And that I fear is the future of Google. The shift from a Google Scholar pricing platform to a Westlaw Next platform. What is going to have to occur is a transformation in the attitude towards the value of information. Currently on the internet, information is considered free. Google makes its money on advertising. Of course this is not the case in the legal profession where a culture has developed that legal information costs money (which is of course billed back to the client).
As we move to an information economy, a pricing structure will be developed for accessing information. Legal databases, like Westlaw Next, provide the pricing structure just as Google provides the organization and the algorithms. Interestingly, West and its parent companies, own the rights to much of the legal material in its databases. The hard copy publishing arm of West provides the foundations for the electronic information. Google’s Settlement Agreement, should it get approved, would provide the same access to all matter of copyrighted material from poetry to philosophy to literature. The legal research industry is a multi-billion dollar market. Surely, the scanning rights to upwards of 30 million titles is worth more than $125 million dollars. The applications and revenues that could be generated from those scans are enormous.
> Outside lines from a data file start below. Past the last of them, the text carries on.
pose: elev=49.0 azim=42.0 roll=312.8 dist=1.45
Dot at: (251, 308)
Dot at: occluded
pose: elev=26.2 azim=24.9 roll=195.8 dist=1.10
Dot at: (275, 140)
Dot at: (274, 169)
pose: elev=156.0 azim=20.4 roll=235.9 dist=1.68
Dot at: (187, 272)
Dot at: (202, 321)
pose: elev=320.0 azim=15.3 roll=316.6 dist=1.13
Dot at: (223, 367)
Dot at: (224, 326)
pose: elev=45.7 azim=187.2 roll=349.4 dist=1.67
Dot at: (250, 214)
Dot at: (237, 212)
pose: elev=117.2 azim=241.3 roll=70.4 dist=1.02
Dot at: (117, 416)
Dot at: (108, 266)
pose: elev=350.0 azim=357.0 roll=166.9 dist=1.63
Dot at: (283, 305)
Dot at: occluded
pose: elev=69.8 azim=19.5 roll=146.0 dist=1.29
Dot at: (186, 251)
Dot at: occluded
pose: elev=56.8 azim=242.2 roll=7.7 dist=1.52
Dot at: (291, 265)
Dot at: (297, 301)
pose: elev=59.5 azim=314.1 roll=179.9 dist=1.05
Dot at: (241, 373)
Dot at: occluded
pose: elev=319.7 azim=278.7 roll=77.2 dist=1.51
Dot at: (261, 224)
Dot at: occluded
As the public and institutional libraries slowly die due to lack of funding, the time will be ripe for a private corporation, like Google, to step in and fill in the gap. I would suspect that a federally funded project to digitize the Library of Congress and develop a Google interface for public use would be too expensive to develop and would meet the same reception as the Health Care Plan. So that leaves, Google or a similar corporation. How long before Google’s pricing scheme through advertising will give way to a pricing structure based on the legal model. A fee for each search, for each download, or a monthly charge for unlimited access? Unlike the music of Bruce Springsteen, the future does not sound so good to me, which is why I am building my own reality studio.